In his most confident public statement yet, Zelenskiy called on Russian troops to surrender, saying they and their officers already knew that the war was hopeless.
"You will not take anything from Ukraine. You will take lives. There are a lot of you. But your life will also be taken. But why should you die? What for? I know that you want to survive," he said.
AT CROSSROADS
One of Zelenskiy's top aides said the war would be over by May - and could even end within weeks - as Russia had effectively run out of fresh troops to keep fighting.
"We are at a fork in the road now: there will either be a peace deal struck very quickly, within a week or two, with troop withdrawal and everything, or there will be an attempt to scrape together some, say, Syrians for a round two and, when we grind them too, an agreement by mid-April or late April," Oleksiy Arestovich said in a video.
"I think that no later than in May, early May, we should have a peace agreement, maybe much earlier: we will see," Arestovich said.
The remarks projected a new-found confidence that Ukraine's heavily outnumbered forces have thwarted what Western countries believe was Moscow's aim - to topple Zelenskiy and install pro-Russian leaders in Kyiv.
Russia says it is not targeting civilians and is carrying out a "special operation" to disarm and "denazify" Ukraine.
Kremlin spokesperson Dmitry Peskov said it was too early to predict progress at talks peace talks, due to resume later on Tuesday by video link.
"The work is difficult and in the current situation the very fact that they are continuing is probably positive," he told reporters.
In the city of Rivne in western Ukraine, hundreds of miles from the combat zone, Ukrainian officials said 19 people had been killed in a Russian air strike on a television tower. If confirmed, that would be the worst attack so far on a civilian target in Ukraine's northwest.
Peace talks have focused so far on local ceasefires to let civilians evacuate and bring aid to surrounded cities.
Worst-hit is the southeastern port of Mariupol, where hundreds have been killed since Russia laid siege in the war's first week. Russian troops let a first column of cars leave Mariupol on Monday but attempts to bring in aid convoys have failed for 10 straight days. Ukrainian officials said they would try again on Tuesday.
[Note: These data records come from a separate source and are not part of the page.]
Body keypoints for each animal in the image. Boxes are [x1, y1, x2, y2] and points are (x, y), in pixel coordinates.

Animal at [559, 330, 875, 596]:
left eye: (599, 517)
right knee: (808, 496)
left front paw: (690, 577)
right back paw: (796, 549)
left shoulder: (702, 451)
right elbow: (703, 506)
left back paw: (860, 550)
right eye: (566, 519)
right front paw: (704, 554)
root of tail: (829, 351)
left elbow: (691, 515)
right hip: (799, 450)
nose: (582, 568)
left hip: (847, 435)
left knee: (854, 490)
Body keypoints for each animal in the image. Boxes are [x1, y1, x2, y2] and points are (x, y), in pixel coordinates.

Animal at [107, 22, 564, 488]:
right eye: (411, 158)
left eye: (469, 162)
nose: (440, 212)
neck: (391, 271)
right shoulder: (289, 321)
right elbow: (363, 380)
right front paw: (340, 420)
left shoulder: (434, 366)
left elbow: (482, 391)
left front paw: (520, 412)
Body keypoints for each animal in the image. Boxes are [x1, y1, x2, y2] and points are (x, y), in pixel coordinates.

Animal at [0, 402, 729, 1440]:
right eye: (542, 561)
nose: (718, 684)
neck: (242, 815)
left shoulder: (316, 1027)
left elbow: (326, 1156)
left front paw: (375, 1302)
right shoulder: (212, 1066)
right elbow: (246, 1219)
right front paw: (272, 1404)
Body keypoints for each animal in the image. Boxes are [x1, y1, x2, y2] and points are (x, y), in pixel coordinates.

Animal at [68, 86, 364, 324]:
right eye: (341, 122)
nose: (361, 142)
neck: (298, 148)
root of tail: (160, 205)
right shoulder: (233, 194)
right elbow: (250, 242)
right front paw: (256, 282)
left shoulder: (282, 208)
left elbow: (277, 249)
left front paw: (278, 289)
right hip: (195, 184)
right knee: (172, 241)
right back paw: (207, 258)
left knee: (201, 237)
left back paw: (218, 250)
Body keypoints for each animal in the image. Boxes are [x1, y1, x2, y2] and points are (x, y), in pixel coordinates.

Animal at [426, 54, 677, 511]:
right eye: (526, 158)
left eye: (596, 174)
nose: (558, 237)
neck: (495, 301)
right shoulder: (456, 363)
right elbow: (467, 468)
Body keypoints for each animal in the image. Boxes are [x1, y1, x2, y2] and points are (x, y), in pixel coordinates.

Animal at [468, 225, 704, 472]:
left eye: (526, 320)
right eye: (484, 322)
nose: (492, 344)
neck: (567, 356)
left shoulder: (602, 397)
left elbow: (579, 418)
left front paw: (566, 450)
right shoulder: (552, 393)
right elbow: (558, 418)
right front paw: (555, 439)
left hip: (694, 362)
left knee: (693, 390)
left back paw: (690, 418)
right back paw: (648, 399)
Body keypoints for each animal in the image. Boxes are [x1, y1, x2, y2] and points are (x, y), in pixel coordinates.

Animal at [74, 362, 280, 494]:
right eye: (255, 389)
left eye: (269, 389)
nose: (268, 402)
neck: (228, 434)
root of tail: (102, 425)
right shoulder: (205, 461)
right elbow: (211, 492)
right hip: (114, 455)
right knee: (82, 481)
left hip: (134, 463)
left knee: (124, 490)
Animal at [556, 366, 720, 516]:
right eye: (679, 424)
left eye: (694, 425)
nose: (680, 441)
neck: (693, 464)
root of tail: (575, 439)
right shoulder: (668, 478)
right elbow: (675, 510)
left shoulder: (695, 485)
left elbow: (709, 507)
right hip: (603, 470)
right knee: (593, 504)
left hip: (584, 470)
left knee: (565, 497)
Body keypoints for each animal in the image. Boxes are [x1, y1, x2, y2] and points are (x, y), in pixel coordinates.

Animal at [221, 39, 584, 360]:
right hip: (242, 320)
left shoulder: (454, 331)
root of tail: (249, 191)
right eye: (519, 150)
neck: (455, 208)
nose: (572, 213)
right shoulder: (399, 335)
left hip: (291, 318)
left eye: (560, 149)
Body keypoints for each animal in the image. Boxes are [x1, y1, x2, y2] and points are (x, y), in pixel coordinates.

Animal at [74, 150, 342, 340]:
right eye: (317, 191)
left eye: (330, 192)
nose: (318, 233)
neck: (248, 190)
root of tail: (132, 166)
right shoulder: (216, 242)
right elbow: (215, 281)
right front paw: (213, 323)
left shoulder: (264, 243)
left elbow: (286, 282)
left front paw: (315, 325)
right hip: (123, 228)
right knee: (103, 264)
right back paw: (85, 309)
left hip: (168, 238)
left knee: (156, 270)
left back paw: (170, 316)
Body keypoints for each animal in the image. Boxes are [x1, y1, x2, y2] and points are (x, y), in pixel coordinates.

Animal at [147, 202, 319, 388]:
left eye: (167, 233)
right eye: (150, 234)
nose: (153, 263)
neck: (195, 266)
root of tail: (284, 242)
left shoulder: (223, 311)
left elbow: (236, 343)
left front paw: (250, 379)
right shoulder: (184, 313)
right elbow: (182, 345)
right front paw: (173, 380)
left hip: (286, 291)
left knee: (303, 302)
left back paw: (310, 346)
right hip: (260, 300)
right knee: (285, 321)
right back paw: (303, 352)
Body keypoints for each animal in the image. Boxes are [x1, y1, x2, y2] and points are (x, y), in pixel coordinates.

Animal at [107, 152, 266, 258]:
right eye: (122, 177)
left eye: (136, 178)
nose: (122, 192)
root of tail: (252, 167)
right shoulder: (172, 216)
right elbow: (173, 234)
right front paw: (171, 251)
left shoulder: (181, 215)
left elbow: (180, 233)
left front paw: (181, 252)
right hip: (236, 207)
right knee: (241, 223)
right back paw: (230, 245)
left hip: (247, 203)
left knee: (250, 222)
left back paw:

While Russia has failed to seize any big cities in the north and east, its forces have had more success in the south, where Moscow said on Tuesday it was now in control of the entire region of Kherson.
In an intelligence update on Tuesday, Britain's ministry of defence reported demonstrations against Russian occupation in the southern cities of Kherson, Berdyansk and Melitopol, with troops firing warning shots to disperse crowds in Kherson. Russian forces were reported to have abducted the mayors of Melitopol and Dniprorudne, it said.
'NO WAR'
The war has brought economic isolation upon Russia never before visited on such a large economy. In Russia itself, it has led to a near total crackdown on free speech, with all major independent media shut down and Western social media apps switched off.
Late on Monday, an employee of the main state TV channel stood behind an anchor during a news broadcast and held up a sign in English and Russian that said: "NO WAR. Stop the war. Don't believe propaganda. They are lying to you here."
She was quickly arrested. Kremlin spokesperson Peskov called her protest "hooliganism".
The United Nations says nearly 3 million people have fled Ukraine since the start of the war.
"I am fleeing with my child because I want my child to stay alive," said Tanya who fled the southern frontline town of Mykolaiv across the Danube river to Romania. "Because the people that are there now are Russians, Russian soldiers, and they kill children."